One of my favorite moments of him was on Twitter. He was at the James Beard awards and he just started tweeting out, and he did it far better and more profane than my paraphrasing, but something to the effect of: Here I am at the James Beard awards. Where are all the Latinos? Latino immigrants make this industry run and I don’t see them in the crowd or being acknowledged, that’s bullshit. You rarely hear a food celebrity of his caliber speaking so eloquently and so angrily about such an important issue. It’s the issue no one ever wants to talk about and Bourdain was the one who made us talk about it, or at least made us uncomfortable with the damn truth.
Do any other specific moments come to mind where he really went to bat for the Latino community and other communities of color?
The Houston episode of Parts Unknown was amazing. Bourdain showed Houston in all its dynamism, its immigrant communities, the African American community, and not only that. What I love about that episode is he really showcased Houston as a model of what America should be: a multicultural city filled with people who get along and respect each other.
Far too often, the big thing in the food world is Columbus-ing. He was definitely not a Columbus-er. He was not someone who said, “Oh I discovered this food.” He was always about: This is who these people are and let’s hear what they have to say, not what I have to say about them. Especially in the food world, that was revolutionary.
I can’t remember the last time I saw so many people of color honestly grieve for a white male figure.
[Laughs] Yes, and we know phonies from a thousand miles away. We know people who try to exploit us and Columbus us and take so much of us and never give back and Bourdain wasn’t one of those people. He stood up for us and championed us before it became cool to do so.
Can you tell me about when you met him and what stands out to you about the man in person?
I appeared on a Parts Unknown episode about Latino Los Angeles, not just Los Angeles but Latino Los Angeles, which to me already was just like, wow this guy really knows his stuff and knows who he’s advocating for. I only spent a couple of hours with him, maybe two and a half hours because we started shooting at 10 and ended at midnight, in this historic part of L.A. called Olvera Street. He was in pain because he had just had a big tattoo, so he was uncomfortable. We went through the filming, then we talked a little bit afterward, but obviously he wanted to go back to his hotel room, so we get up and people realize that Anthony Bourdain is here on Olvera Street so they start coming up to him.
It’s mostly Latino workers getting off of work, or working people waiting for the bus because that’s where his car was, right next to a bus stop. He made his driver wait for a good 20 minutes while he talked to every single person that wanted to talk to him and not just like, oh yeah thank you for your support. He was having conversations. He did not have to do that.

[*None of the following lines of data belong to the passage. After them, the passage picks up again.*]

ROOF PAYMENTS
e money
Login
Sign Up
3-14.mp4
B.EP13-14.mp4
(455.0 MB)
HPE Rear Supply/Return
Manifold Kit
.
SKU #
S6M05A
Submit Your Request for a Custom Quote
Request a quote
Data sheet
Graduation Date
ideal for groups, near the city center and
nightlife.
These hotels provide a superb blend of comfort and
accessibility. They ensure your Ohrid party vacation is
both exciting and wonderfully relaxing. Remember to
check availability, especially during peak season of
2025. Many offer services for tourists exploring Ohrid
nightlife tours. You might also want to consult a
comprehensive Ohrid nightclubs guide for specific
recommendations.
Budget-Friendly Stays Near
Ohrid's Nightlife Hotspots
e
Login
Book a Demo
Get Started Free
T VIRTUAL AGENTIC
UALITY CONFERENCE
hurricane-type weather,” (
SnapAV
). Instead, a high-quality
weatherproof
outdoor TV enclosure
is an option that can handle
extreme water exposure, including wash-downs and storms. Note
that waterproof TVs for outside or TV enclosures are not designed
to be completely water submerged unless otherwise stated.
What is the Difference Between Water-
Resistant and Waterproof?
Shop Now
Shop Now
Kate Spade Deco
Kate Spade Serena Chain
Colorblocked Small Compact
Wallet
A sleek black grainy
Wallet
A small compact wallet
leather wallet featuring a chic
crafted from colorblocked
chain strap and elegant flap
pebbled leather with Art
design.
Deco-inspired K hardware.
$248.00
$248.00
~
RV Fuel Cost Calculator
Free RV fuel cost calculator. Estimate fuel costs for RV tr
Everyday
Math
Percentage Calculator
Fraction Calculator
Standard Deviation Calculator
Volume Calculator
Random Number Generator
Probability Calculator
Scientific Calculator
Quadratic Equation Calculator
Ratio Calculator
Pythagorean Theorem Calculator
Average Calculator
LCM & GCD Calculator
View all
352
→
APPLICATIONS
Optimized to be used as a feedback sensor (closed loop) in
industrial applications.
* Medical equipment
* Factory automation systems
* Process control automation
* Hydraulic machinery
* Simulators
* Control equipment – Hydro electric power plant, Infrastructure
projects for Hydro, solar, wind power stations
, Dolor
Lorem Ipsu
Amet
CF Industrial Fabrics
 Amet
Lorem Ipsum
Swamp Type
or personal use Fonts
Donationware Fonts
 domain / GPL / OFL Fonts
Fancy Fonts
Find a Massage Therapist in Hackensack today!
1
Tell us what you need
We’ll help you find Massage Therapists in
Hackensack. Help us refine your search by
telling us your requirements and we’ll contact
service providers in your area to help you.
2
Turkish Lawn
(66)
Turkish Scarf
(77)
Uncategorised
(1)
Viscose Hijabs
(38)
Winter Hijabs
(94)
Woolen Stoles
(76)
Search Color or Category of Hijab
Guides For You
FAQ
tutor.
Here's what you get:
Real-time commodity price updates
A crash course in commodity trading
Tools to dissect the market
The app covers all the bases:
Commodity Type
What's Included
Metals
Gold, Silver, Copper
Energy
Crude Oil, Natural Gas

It really speaks to who he is that you were in a working-class neighborhood that’s mostly people of color, and that they knew him. I feel like you couldn’t say that about most people who attend the James Beard awards.
Exactly. That, to me, speaks so much. The whole food world is in tatters over this but so are my cousins who don’t give a shit about James Beard. My mom, who doesn’t speak much English, she knew who Anthony Bourdain was because she would watch his show. There was an affection and genuine love for the common man and woman that really endeared him to that working-class audience. With Bourdain’s death, so many people that I never would’ve expected are in mourning.
What lessons should the food industry take from the way Bourdain interacted with the world?
Humility. I say this as a food critic, what the food industry needs is humility. Far too often we’re obsessed with the new, the trendy, the buzzy, what’s going to make us famous. We haven’t historically cared about stories from marginalized communities unless we could exotify them, and that’s the other thing about Bourdain: Even though he traveled the world, he never once exotified anyone.